Kalam-Kalam Langit: Sebuah Refleksi


Ada yang menarik dari film “Kalam-kalam Langit” yang sekarang sedang diputar di bioskop-bioskop. Di awal film tersebut ada seorang ayah yang melarang keras anaknya untuk ikut lomba-lomba Tilawah Al-Qur’an, ayah tersebut mewanti-wanti anaknya agar tidak menjual kalam-kalam langit yang agung itu hanya demi hadiah, baik itu hadiah berupa uang atau pujian.
Film tersebut kemudian mengingatkan saya pada pengalaman beberapa tahun silam saat saya masih kuliah. Kebetulan saat itu sedang gencar-gencarnya beasiswa Tahfidz. Salah seorang dosen berkata kepada saya, “ini lho, ada beasiswa Tahfidz. Kuotanya banyak tapi yang mengambil sedikit. Kalau kamu mau bisa ikut. Tapi ya itu mulai sekarang harus mau ,menghafal al-Qur’an”. Sempat terbesit keinginan tersebut, apalagi melihat beasiswa yang cukup besar itu. Tapi kemudian saya tersadar bahwa tidak seharusnya – jika memang ingin menghafal Al-Qur’an – itu berangkat dari keinginan mendapatkan beasiswa.
Memang, saat ini di beberapa perguruan tinggi di Indonesia, beasiswa-beasiswa tahfidz diberikan kepada para mahasiswa yang sudah hafal Al-Qur’an atau sedang dalam proses menghafal, dan dari cerita salah seorang teman jumlahnya lumayan besar. Ini adalah sebuah kemajuan, dimana para penghafal Al-Qur’an semakin diakui dan dimuliakan. Tapi, apakah memang benar demikian? Saya teringat ada salah satu pondok pesantren tahfidz yang melarang para santrinya untuk mengambil beasiswa atas nama Al-Qur’an. Untuk alasan jelasnya kenapa hal itu dilarang saya kurang tahu, tapi dari beberapa informasi yang saya dapatkan, dilarangnya santri-santri tahfidz dari pondok pesantren itu untuk menerima beasiswa-beasiswa tahfidz yang diberikan oleh beberapa perguruan tinggi agar tidak terjerumus pada menjual Al-Qur’an.
# # # # # # #
■ Uraian Tugas: Salin ulang bagian tulisan Kalam-Kalam Langit di atas tanpa mengubah apa pun, mulai dari "Ada yang menarik" sampai dengan "uang atau pujian.", termasuk kata-kata penutup itu. Daftar di bawah ini adalah bahan tersendiri yang tidak berkaitan dengan tulisan Kalam-Kalam Langit.
# # # # # # #
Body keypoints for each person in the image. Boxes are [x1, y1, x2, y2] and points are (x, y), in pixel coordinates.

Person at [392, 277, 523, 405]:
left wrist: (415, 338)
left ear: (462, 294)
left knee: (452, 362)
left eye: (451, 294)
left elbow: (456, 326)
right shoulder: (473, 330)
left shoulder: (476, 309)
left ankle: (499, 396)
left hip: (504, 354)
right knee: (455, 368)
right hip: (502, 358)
# # # # # # #
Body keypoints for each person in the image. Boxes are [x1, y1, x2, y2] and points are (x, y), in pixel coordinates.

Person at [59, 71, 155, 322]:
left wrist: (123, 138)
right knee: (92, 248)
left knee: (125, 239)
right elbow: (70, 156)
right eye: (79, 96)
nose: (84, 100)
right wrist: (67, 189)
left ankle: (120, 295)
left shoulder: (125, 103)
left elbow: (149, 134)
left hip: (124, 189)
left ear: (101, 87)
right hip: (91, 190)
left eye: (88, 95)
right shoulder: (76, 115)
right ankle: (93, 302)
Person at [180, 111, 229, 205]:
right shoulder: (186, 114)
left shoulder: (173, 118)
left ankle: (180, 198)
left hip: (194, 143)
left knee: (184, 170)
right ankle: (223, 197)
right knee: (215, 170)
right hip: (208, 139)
# # # # # # #
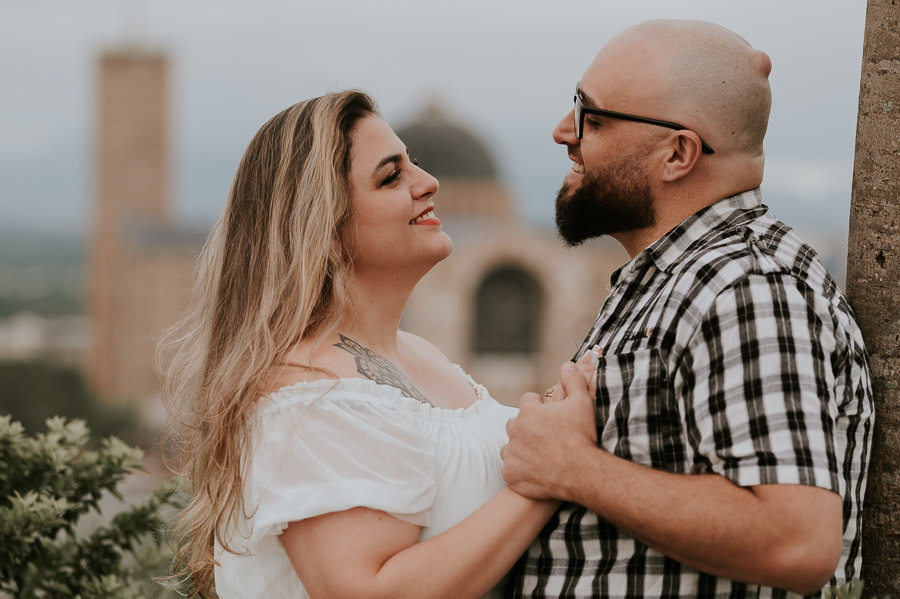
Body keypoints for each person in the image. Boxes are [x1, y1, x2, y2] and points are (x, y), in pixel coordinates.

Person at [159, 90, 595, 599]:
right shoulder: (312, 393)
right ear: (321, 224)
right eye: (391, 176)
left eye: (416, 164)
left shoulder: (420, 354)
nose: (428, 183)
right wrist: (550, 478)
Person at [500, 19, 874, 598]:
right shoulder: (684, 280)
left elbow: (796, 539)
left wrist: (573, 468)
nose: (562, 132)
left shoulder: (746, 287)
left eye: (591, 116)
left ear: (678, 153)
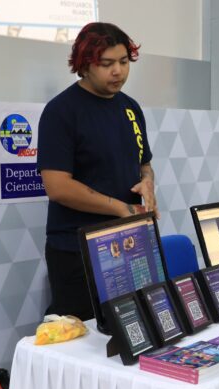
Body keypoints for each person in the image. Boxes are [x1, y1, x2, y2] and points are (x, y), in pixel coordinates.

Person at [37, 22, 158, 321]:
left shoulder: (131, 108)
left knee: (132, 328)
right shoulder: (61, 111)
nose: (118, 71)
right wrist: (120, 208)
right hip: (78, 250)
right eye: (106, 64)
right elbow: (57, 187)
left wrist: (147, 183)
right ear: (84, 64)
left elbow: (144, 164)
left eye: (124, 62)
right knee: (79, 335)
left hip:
# # # # # # #
■ Jawaban Tugas:
Ada yang menarik dari film “Kalam-kalam Langit” yang sekarang sedang diputar di bioskop-bioskop. Di awal film tersebut ada seorang ayah yang melarang keras anaknya untuk ikut lomba-lomba Tilawah Al-Qur’an, ayah tersebut mewanti-wanti anaknya agar tidak menjual kalam-kalam langit yang agung itu hanya demi hadiah, baik itu hadiah berupa uang atau pujian.